Wichtig: Niemand muss alles auf einmal bauen. Eine sinnvolle Erweiterbarkeit ist Teil der Förderlogik. Lieber den Stromverteiler einmal richtig auslegen, als nach drei Jahren die Tiefgarage erneut aufzuschneiden.

Denken Sie über einen Verwalterwechsel nach, weil solche Themen in Ihrer WEG nicht vorankommen? Hier geht's zur echt. immo. Wechsel-Beratung -> https://echtimmo.de/hausverwaltung-wechseln

Häufige Fragen

Können wir den Förderantrag wirklich vor dem Beschluss stellen? Ja. Das ist die zentrale Neuerung der Richtlinie vom 25. März 2026. Der Beschluss muss innerhalb von sechs Monaten nach positivem Erstbescheid nachgereicht werden. Ohne Beschluss innerhalb dieser Frist verfällt der Anspruch in der Regel.

Wer beantragt - die WEG oder der einzelne Eigentümer? Bei der Förderung für das Laden im Mehrparteienhaus ist die WEG die Zielgruppe für Anträge zur gemeinschaftlichen Infrastruktur, also Netzanschluss, Hauptleitung und Lastmanagement. Einzelne Wallboxen können je nach Konstellation gemeinschaftlich oder durch einzelne Eigentümer beantragt werden. Im Zweifel hilft der WEGweiser zur Förderrichtlinie.

Was passiert mit der Förderung, wenn die Versammlung später Nein sagt? Dann verfällt der Erstbescheid in der Regel ohne weitere Folgen, weil noch keine Mittel abgerufen wurden. Wer den Antrag stellt, geht damit kein finanzielles Risiko ein. Wer die Frist verstreichen lässt, riskiert, dass das Budget für andere ausgeschöpft ist.
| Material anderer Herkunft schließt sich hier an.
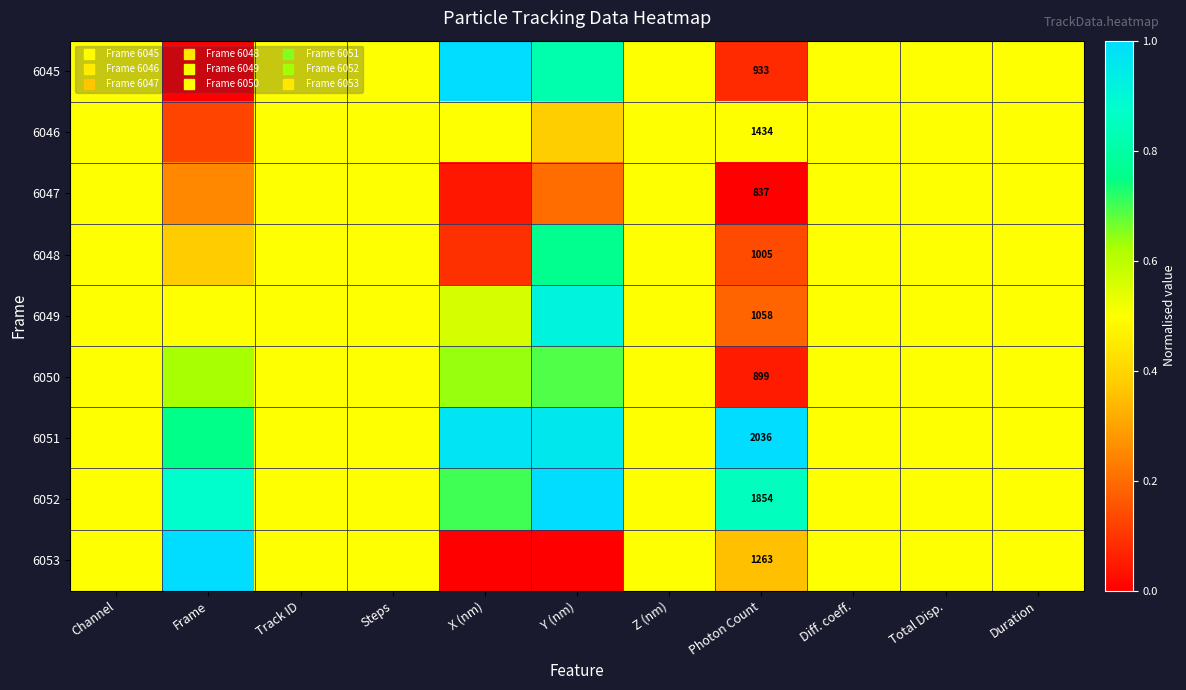

How many categories are shown in the chart?

11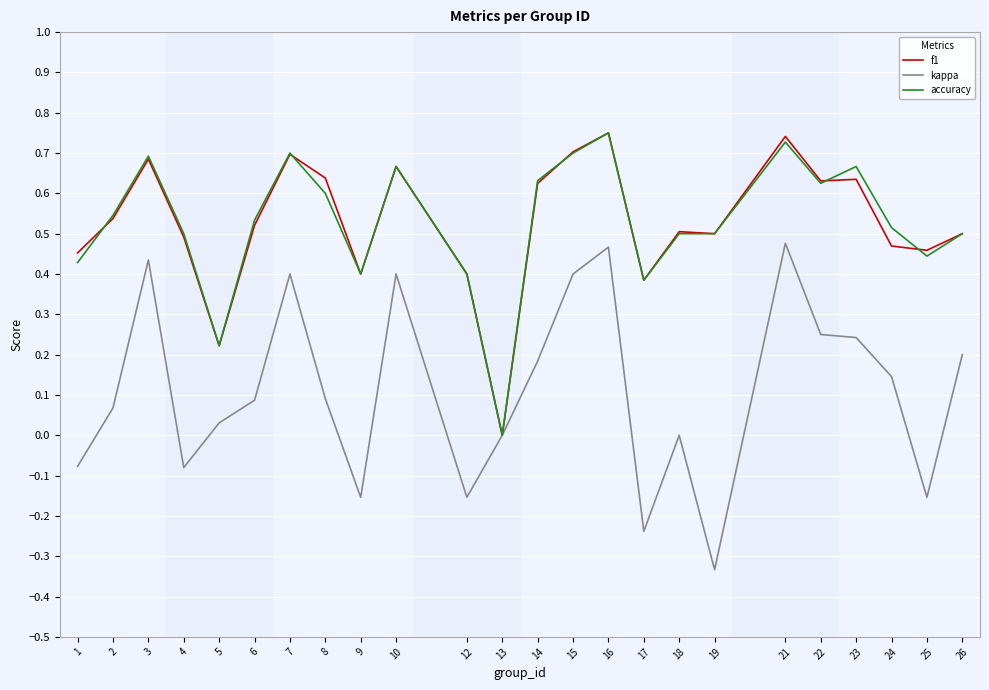

Which category has the lowest value in the accuracy series?

13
Bis wann läuft die Förderung? Anträge sind bis 10. November 2026 möglich. Ob danach verlängert oder neu aufgelegt wird, ist offen. Wer plant, sollte mit der aktuellen Frist arbeiten, nicht mit einer hypothetischen Anschlussförderung.

Welche Wallbox sollen wir nehmen? Das hängt vom Lastmanagement, vom Backend und vom Erweiterungsplan ab, nicht vom Modell. Eine pauschale Empfehlung gibt es nicht. Eine fachkundige Anschlussprüfung und ein klares Lastmanagement-Konzept sind wichtiger als die Markenfrage.

Fazit

Die neue Förderung verändert nicht nur die Zuschusshöhe, sondern vor allem die Reihenfolge in der WEG. Wer den Antrag vor dem Beschluss stellt, geht mit konkreten Zahlen in die Versammlung statt mit Schätzungen. Das ist der eigentliche Fortschritt.

Wer den ersten Schritt selber sortieren will, findet die offizielle Programmseite unter laden-im-mehrparteienhaus.de. Für die Übersetzung in einen konkreten WEG-Beschluss sollte am Anfang aber ein Vorgespräch mit der Verwaltung stehen, nicht eine kurzfristige Versammlungsvorlage drei Tage vor der Sitzung.